▶ _Task to carry out_
Copy out each line below in which the string "своей" appears.

▶ _Data for processing_
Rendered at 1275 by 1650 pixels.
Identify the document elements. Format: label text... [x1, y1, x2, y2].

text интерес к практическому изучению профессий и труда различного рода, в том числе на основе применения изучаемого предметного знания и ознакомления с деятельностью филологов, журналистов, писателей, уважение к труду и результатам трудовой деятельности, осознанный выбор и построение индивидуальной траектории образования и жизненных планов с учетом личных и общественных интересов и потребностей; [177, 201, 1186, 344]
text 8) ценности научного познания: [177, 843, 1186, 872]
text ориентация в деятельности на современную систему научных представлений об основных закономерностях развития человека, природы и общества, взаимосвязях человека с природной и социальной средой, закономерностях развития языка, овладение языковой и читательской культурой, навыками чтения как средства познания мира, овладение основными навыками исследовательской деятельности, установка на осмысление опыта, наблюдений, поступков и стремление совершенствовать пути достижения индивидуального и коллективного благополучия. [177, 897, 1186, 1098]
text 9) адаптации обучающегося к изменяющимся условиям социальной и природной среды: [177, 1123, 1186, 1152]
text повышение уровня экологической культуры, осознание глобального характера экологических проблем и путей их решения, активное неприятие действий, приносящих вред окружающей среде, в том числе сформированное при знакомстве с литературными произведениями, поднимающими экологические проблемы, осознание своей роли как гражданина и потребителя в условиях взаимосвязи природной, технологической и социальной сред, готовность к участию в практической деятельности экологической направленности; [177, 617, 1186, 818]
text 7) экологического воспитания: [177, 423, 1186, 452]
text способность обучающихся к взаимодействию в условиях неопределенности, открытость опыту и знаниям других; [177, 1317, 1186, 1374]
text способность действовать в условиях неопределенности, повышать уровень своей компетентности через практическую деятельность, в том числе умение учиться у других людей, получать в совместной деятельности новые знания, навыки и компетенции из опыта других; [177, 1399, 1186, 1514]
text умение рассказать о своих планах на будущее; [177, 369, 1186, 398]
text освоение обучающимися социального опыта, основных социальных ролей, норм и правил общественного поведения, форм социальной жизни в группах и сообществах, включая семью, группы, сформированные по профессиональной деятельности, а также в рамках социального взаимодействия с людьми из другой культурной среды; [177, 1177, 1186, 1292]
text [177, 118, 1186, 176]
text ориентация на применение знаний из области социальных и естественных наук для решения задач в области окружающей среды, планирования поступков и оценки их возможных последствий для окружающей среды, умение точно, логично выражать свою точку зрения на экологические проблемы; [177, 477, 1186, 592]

▶ _Reply to the task_
text повышение уровня экологической культуры, осознание глобального характера экологических проблем и путей их решения, активное неприятие действий, приносящих вред окружающей среде, в том числе сформированное при знакомстве с литературными произведениями, поднимающими экологические проблемы, осознание своей роли как гражданина и потребителя в условиях взаимосвязи природной, технологической и социальной сред, готовность к участию в практической деятельности экологической направленности; [177, 617, 1186, 818]
text способность действовать в условиях неопределенности, повышать уровень своей компетентности через практическую деятельность, в том числе умение учиться у других людей, получать в совместной деятельности новые знания, навыки и компетенции из опыта других; [177, 1399, 1186, 1514]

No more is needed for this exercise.